Let’s see what changes when we consider only the unique values of the Quantity
column.
SELECT ROUND( AVG ( DISTINCT Quantity), 2) AS AvgOrderQuantity FROM OrderDetails; |
AvgOrderQuantity |
---|
3 |
The output value changes, because we no longer consider duplicate values that appear in the Quantity
column of the OrderDetails
table.
Examples With MAX() and MIN()
Last but not least! The MAX()
and MIN()
functions are pretty straightforward. Let’s find out the oldest and the most recent orders.
SELECT MIN (OrderDate) AS EarliestOrder, MAX (OrderDate) AS LatestOrder FROM Orders; |
EarliestOrder | LatestOrder |
---|---|
11-12-2020 | 10-10-2021 |
The MIN()
function returns the oldest date, and the MAX()
function returns the most recent date.
We can also identify the cheapest and the most expensive products. You can search the Products
table to do this.
SELECT MIN (UnitPrice) AS CheapestProductPrice, MAX (UnitPrice) AS MostExpensiveProductPrice FROM Products; |
CheapestProductPrice | MostExpensiveProductPrice |
---|---|
20 | 600 |
Let’s find out how many orders there are per customer, then get the minimum and the maximum number of orders per customer.
SELECT MIN (NumberOfOrders) AS MinNumberOfOrders, MAX (NumberOfOrders) AS MaxNumberOfOrders FROM ( SELECT CustomerId, COUNT (OrderID) AS NumberOfOrders FROM Orders GROUP BY CustomerId ); |
MinNumberOfOrders | MaxNumberOfOrders |
---|---|
1 | 2 |
The inner query selects the CustomerId
column and the total number of orders placed by a given customer. The COUNT(OrderId)

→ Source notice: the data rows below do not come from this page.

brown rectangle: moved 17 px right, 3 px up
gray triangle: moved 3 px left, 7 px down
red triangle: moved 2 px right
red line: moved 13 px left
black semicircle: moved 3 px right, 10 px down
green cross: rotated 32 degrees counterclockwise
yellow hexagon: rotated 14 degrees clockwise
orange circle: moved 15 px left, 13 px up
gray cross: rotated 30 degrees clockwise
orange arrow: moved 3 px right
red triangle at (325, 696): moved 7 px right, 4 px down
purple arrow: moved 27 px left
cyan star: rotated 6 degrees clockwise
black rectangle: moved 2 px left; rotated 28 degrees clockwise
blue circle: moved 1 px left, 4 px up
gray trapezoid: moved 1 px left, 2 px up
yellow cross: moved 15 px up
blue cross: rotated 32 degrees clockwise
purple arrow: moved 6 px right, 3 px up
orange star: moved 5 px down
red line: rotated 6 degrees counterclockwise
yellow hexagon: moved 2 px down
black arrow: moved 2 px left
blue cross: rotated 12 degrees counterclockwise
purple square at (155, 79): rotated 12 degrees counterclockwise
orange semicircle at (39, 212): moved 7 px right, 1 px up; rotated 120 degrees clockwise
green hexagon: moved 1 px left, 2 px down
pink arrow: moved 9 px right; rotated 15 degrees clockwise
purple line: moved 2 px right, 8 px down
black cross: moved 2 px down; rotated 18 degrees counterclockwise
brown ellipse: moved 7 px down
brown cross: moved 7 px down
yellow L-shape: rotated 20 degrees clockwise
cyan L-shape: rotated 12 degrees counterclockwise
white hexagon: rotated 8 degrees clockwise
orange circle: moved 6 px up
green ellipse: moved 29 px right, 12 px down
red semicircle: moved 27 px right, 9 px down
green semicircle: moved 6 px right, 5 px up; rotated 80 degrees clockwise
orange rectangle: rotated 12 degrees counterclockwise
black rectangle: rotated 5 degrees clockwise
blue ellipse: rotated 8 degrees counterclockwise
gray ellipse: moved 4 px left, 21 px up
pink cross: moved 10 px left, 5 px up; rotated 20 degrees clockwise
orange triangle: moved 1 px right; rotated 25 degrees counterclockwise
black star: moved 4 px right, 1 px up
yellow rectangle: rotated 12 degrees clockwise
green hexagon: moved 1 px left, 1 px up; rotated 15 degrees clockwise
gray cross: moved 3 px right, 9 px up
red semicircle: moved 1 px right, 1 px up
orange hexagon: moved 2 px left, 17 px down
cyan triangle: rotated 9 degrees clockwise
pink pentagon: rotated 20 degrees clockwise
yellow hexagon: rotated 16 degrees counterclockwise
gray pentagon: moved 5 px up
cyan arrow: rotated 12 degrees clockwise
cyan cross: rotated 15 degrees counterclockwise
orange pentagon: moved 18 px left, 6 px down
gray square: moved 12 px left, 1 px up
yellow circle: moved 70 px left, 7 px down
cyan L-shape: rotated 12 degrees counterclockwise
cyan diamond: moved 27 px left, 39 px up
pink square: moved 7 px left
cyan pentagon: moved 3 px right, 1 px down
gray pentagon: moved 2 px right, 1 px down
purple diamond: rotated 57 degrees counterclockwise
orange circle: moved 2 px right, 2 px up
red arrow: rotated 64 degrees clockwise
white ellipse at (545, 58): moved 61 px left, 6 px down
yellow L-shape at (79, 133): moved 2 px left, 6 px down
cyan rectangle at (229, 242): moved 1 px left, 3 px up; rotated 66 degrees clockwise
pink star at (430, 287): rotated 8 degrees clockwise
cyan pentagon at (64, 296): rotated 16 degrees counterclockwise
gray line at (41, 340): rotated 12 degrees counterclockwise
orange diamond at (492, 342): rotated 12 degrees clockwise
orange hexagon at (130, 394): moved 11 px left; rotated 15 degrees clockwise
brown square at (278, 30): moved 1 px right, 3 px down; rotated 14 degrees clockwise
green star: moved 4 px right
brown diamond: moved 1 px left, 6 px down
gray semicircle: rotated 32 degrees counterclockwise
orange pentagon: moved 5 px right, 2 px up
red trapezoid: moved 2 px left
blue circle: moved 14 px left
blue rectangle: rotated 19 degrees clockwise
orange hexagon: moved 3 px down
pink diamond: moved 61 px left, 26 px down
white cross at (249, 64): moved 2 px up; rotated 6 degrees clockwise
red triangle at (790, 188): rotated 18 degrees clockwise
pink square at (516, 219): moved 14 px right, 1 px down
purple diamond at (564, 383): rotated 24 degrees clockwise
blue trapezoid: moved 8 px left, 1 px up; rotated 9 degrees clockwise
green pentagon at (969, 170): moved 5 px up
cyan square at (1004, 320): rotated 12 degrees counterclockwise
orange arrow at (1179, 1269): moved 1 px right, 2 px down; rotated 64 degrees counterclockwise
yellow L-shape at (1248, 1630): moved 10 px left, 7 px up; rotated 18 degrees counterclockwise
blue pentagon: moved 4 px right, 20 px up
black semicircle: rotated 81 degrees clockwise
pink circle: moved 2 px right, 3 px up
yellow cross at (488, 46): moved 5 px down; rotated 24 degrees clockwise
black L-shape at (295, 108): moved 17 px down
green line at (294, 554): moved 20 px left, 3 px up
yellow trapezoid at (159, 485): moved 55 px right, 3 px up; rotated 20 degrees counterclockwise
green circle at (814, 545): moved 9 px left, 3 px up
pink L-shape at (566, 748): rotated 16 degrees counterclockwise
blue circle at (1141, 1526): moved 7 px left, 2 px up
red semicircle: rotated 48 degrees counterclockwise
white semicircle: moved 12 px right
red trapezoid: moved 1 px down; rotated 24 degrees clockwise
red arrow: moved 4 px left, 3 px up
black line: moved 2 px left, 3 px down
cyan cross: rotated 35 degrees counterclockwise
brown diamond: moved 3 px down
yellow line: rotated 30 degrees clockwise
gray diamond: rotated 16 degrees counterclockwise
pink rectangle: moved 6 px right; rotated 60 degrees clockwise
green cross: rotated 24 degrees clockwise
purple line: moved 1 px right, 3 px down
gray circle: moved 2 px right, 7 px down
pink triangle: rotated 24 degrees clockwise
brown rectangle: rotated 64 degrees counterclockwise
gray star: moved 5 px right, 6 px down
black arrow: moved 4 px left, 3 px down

function counts the number of orders per customer. Next, we group our data by the CustomerId
column using a GROUP BY
clause. In this step, the COUNT(OrderId)
function counts the orders by customer and not for all customers together. The outer query selects the minimum and the maximum values of the NumberOfOrders
column from the inner query.
SQL Aggregate Functions as an Essential Tool in Data Science
By using aggregate functions, we can easily find answers to specific questions, such as how many customers there are or what the average price of an order is. SQL aggregate functions let us analyze data efficiently.
These core SQL aggregate functions are very helpful in data science. With them, you can organize data the way you want and extract the information you need.
We have reviewed many examples with the COUNT()
, SUM()
, AVG()
, MIN()
, and MAX()
aggregate functions. We have also covered examples of *
, the DISTINCT
keyword, and the CASE
statement as arguments to aggregate functions. Now, you are ready to create your database and practice some more!